### [Selected extract]
--- START ---
She had chosen not to avail herself of a pre-paid travel plan offered by Fido
that would have entitled her to a reduced rate for roaming mobile data services
outside of Canada. As a result, she was billed on a pay-per-use basis for 40.82
megabytes (MB) of roaming data used at a rate of $6.14 per MB. According to her
monthly account summary, she owed $250.81 for the roaming data used in the
United States in addition to the amount of her usual monthly invoice.
[18] The appellant says she was disagreeably
surprised at the additional amount charged at the time but paid it without
complaint.
[19] In December 2012, she received a mass
email from the law offices of Trudel & Johnston announcing that the
Montreal firm had undertaken an investigation of international roaming fees
charged to Quebec consumers using their wireless mobile devices. The firm had
been examining the viability of a consumer class action based on unfair
international roaming fees before they met the appellant. The email invited consumers
who had received bills they considered to be excessive to contact the firm. The
appellant did so shortly thereafter.
--- END ---
Saved entries:
--- START ---
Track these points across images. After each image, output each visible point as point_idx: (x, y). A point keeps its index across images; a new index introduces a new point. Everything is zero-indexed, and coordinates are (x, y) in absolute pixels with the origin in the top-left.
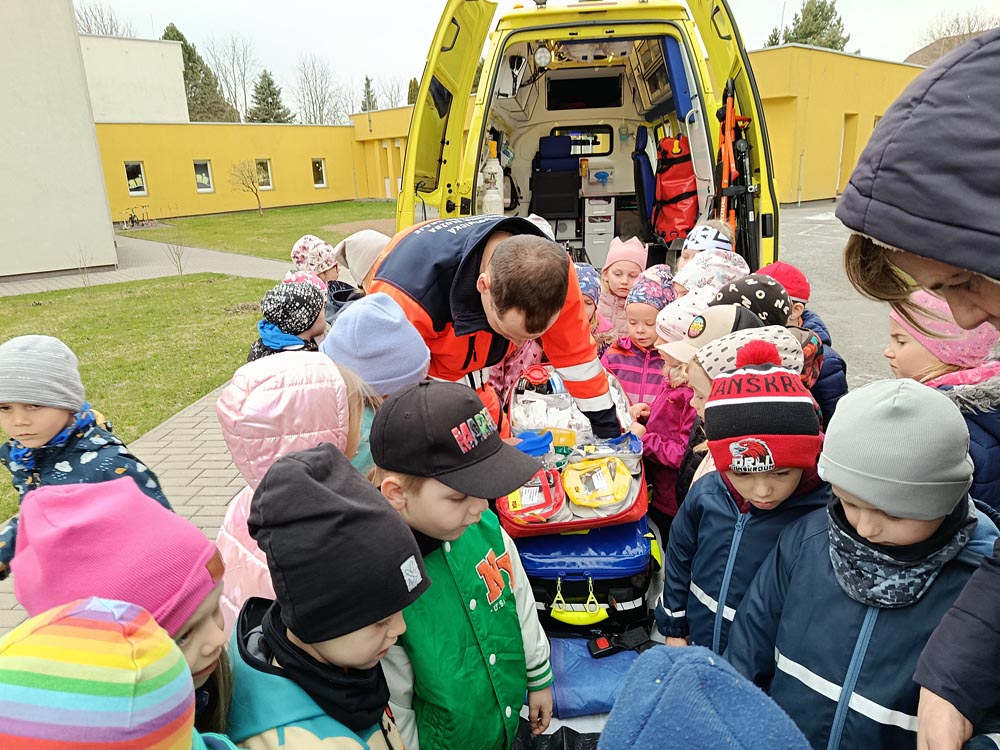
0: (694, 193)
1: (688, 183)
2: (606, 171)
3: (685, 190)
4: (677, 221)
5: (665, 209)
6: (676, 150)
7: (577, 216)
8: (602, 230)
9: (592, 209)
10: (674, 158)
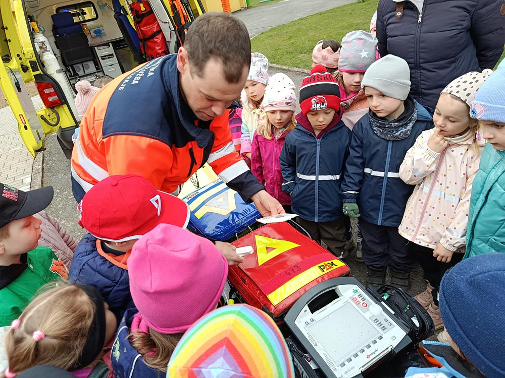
0: (160, 31)
1: (155, 26)
2: (99, 29)
3: (155, 30)
4: (157, 48)
5: (149, 44)
6: (143, 9)
7: (93, 58)
8: (111, 63)
9: (101, 52)
10: (143, 14)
--- END ---
From the roaming-fees passage above, return word for word the section that begins with the words containing "She had chosen" and ends with "usual monthly invoice.".

### [Written answer]
She had chosen not to avail herself of a pre-paid travel plan offered by Fido
that would have entitled her to a reduced rate for roaming mobile data services
outside of Canada. As a result, she was billed on a pay-per-use basis for 40.82
megabytes (MB) of roaming data used at a rate of $6.14 per MB. According to her
monthly account summary, she owed $250.81 for the roaming data used in the
United States in addition to the amount of her usual monthly invoice.